One reason AerCap says it has been cautious has been the long wait before most available deliveries, meaning the cost can rise sharply after escalation or adjustments for inflation.
But ILFC, which helped launch the Boeing 787 and Airbus A350 and has ordered 150 A320neos, represented a one-off opportunity to buy a portfolio with good prices and early availability after Chinese suitors missed payment deadlines.
“ILFC had very attractive pricing, attractive slots and types and we didn’t buy (the aircraft) from manufacturers. We bought them from AIG (at) a big discount to book value. So it was a question of the value - we just thought this was outstanding,” Kelly said.
One aircraft missing from the portfolio of either company is Boeing’s 737 MAX, an upgraded model designed to compete with Airbus’s A320neo as planemakers offer increased fuel savings.
Asked whether AerCap would now order the plane, Kelly said, “That will depend on Boeing quite frankly ... and the pricing they are willing to put on the table.”
Nor is AerCap rushing to buy another revamped aircraft, a fresh version of the Boeing 777 wide-body jet due out in 2020.
“I am sure it will be (in our fleet) in time but we will be looking into 2025 before many of those aircraft start to deliver in size. It is something we will look at carefully at the right time, but it is quite far out at the moment.”
From its beginnings 40 years ago, aircraft leasing is growing as the number of young airlines needed to meet growth in emerging markets increases. Leasing allows airlines to preserve cash, while lessors benefit from a mobile asset.
Kelly said the ILFC deal would not necessarily lead to further consolidation but could encourage others to go public.
“I think this is the deal that was needed to give the industry momentum,” Kelly said.
“I think this transaction will drive a lot of people to look at the IPO market and may encourage people who are waiting in the wings to say ‘if I want to get involved I had better do it soon before the values start to move on further’.”

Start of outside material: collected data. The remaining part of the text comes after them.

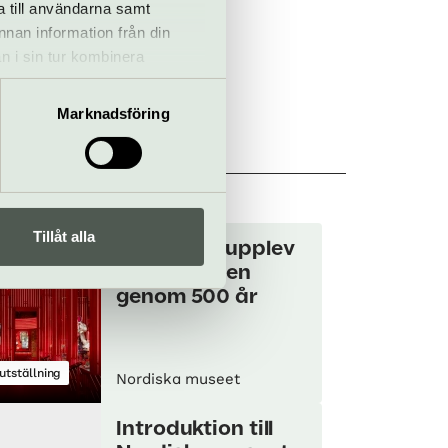
a till användarna samt
annan information från din
n i sin tur kombinera
 du har använt deras tjänster.
Marknadsföring
et
Tillåt alla
Nordbor – upplev
livet i Norden
genom 500 år
utställning
Nordiska museet
Introduktion till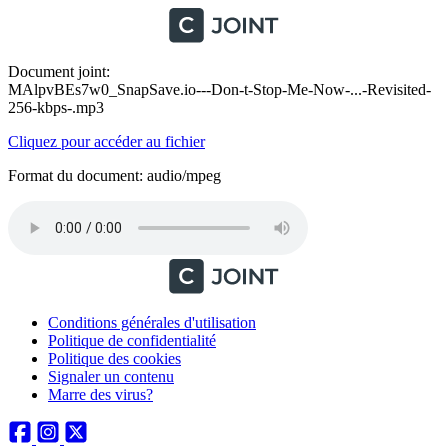
Document joint:
MAlpvBEs7w0_SnapSave.io---Don-t-Stop-Me-Now-...-Revisited-
256-kbps-.mp3
Cliquez pour accéder au fichier
Format du document: audio/mpeg
Conditions générales d'utilisation
Politique de confidentialité
Politique des cookies
Signaler un contenu
Marre des virus?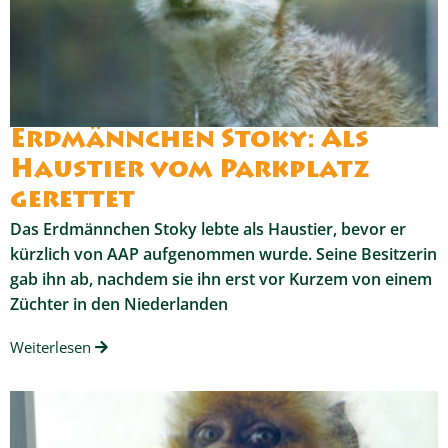
Erdmännchen Stoky: Als
Haustier vom Parkplatz
gerettet
Das Erdmännchen Stoky lebte als Haustier, bevor er
kürzlich von AAP aufgenommen wurde. Seine Besitzerin
gab ihn ab, nachdem sie ihn erst vor Kurzem von einem
Züchter in den Niederlanden
Weiterlesen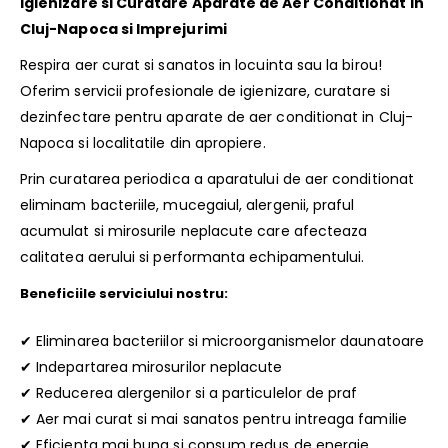
Igienizare si Curatare Aparate de Aer Conditionat in
Cluj-Napoca si Imprejurimi
Respira aer curat si sanatos in locuinta sau la birou!
Oferim servicii profesionale de igienizare, curatare si
dezinfectare pentru aparate de aer conditionat in Cluj-
Napoca si localitatile din apropiere.
Prin curatarea periodica a aparatului de aer conditionat
eliminam bacteriile, mucegaiul, alergenii, praful
acumulat si mirosurile neplacute care afecteaza
calitatea aerului si performanta echipamentului.
Beneficiile serviciului nostru:
✔ Eliminarea bacteriilor si microorganismelor daunatoare
✔ Indepartarea mirosurilor neplacute
✔ Reducerea alergenilor si a particulelor de praf
✔ Aer mai curat si mai sanatos pentru intreaga familie
✔ Eficienta mai buna si consum redus de energie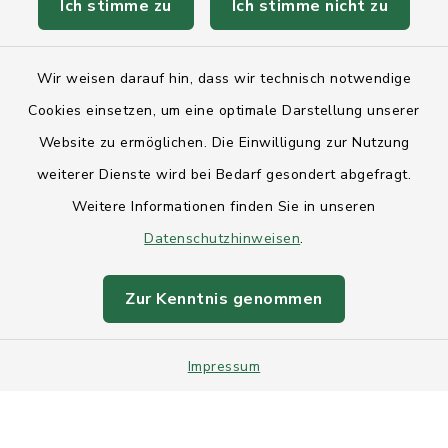
Ich stimme zu
Ich stimme nicht zu
Kontakt
Wir weisen darauf hin, dass wir technisch notwendige
Anfahrt
Cookies einsetzen, um eine optimale Darstellung unserer
Website zu ermöglichen. Die Einwilligung zur Nutzung
Barrierefreiheit
weiterer Dienste wird bei Bedarf gesondert abgefragt.
Weitere Informationen finden Sie in unseren
Datenschutz
Datenschutzhinweisen
.
Impressum
Zur Kenntnis genommen
Sitemap
Impressum
Intranet
Cookie-Einstellungen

AerCap has said it would run ILFC as a separate entity and relocate its fleet of some 1,000 owned and managed aircraft in Ireland, where it has offices in addition to its headquarters in the Netherlands.
Asked what would happen to the management team led by Henri Courpron, he said: “We are bringing together two great platforms and we want as many of the ILFC people as possible to be staying with us and I am sure they will”.
AerCap plans to sell part of the ILFC assets which include dozens of older aircraft like Airbus A340s on which the U.S. company has taken significant writedowns.
ILFC was unable to sell aircraft in large quantities because doing so would have forced it to pay tax under some $4 billion of deferred tax liabilities. Relocating the assets to Irish jurisdiction will make them easier to sell, Kelly said.
He indicated that AeroTurbine, the world’s second-largest aircraft break-up business which AerCap sold to ILFC in 2011, would stay in the company for now. Aircraft owners can break up planes and sell parts when their useful economic life runs out.
“We bought it in 2006, because we had an older portfolio...(By 2011) we thought AeroTurbine had done its job for us, as by then we had a very young portfolio and had managed to monetize our assets. In ILFC it is an important part of the platform.”